_Task statement_:
Search the records for the string "assign" and return each line that has it.
##### Listed entries
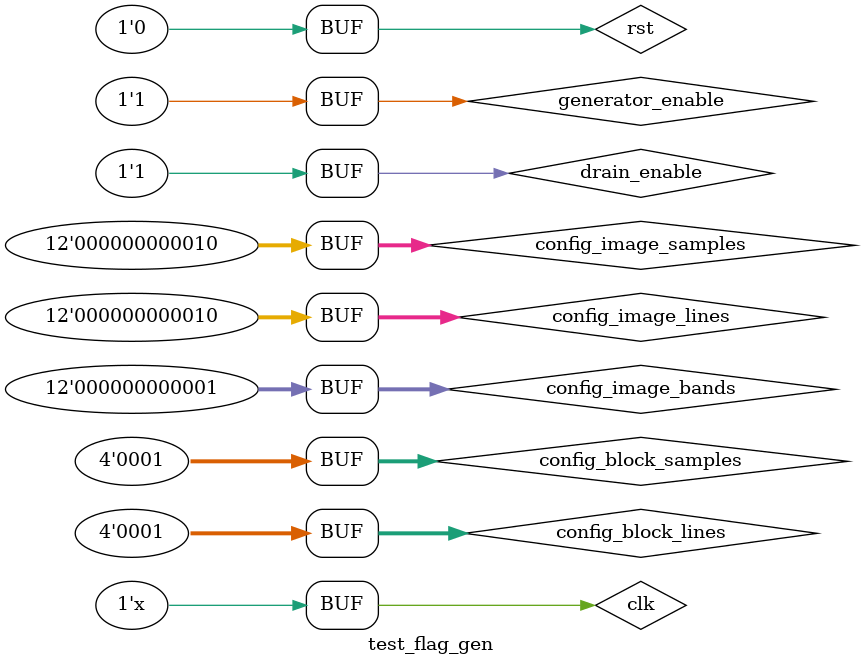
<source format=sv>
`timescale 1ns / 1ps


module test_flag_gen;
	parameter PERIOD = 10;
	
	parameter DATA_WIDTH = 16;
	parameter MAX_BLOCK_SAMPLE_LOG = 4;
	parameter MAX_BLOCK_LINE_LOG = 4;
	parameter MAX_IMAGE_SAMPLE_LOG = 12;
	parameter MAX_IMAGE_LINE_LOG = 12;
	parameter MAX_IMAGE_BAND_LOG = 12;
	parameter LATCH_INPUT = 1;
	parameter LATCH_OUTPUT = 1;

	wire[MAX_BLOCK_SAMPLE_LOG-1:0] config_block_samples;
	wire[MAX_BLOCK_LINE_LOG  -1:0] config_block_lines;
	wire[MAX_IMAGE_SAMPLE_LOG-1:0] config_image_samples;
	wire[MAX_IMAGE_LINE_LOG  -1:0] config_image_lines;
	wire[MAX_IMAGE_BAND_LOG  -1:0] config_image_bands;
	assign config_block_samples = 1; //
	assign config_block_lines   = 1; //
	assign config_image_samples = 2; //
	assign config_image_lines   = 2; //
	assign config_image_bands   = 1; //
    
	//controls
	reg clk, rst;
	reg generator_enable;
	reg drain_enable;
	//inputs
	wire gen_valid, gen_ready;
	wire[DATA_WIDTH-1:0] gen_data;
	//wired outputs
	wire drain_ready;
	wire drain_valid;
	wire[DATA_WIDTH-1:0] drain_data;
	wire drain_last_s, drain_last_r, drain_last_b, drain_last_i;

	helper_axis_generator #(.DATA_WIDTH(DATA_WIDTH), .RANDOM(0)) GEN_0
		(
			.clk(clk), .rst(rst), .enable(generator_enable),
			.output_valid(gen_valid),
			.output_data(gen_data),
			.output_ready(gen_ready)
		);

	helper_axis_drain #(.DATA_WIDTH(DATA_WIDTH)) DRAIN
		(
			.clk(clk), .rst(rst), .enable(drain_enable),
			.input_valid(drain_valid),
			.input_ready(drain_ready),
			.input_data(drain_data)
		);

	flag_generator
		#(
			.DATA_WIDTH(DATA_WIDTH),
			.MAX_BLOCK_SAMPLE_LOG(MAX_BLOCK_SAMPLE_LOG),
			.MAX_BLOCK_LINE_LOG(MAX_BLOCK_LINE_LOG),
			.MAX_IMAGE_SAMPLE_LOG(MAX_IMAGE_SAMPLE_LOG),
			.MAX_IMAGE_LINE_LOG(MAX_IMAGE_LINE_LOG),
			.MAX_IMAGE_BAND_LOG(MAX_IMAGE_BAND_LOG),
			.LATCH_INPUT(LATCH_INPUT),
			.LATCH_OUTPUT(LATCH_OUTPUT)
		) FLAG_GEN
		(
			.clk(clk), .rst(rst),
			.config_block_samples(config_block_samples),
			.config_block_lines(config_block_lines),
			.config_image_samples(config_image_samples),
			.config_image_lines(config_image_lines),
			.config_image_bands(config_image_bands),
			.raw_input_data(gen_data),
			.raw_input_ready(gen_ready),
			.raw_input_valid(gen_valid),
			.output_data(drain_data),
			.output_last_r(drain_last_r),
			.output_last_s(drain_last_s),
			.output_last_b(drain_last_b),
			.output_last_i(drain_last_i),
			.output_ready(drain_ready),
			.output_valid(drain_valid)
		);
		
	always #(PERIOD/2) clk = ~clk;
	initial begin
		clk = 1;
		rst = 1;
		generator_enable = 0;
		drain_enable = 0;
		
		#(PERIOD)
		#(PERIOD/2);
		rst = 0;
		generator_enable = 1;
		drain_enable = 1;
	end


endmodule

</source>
##########
_Written answer_:
	assign config_block_samples = 1; //
	assign config_block_lines   = 1; //
	assign config_image_samples = 2; //
	assign config_image_lines   = 2; //
	assign config_image_bands   = 1; //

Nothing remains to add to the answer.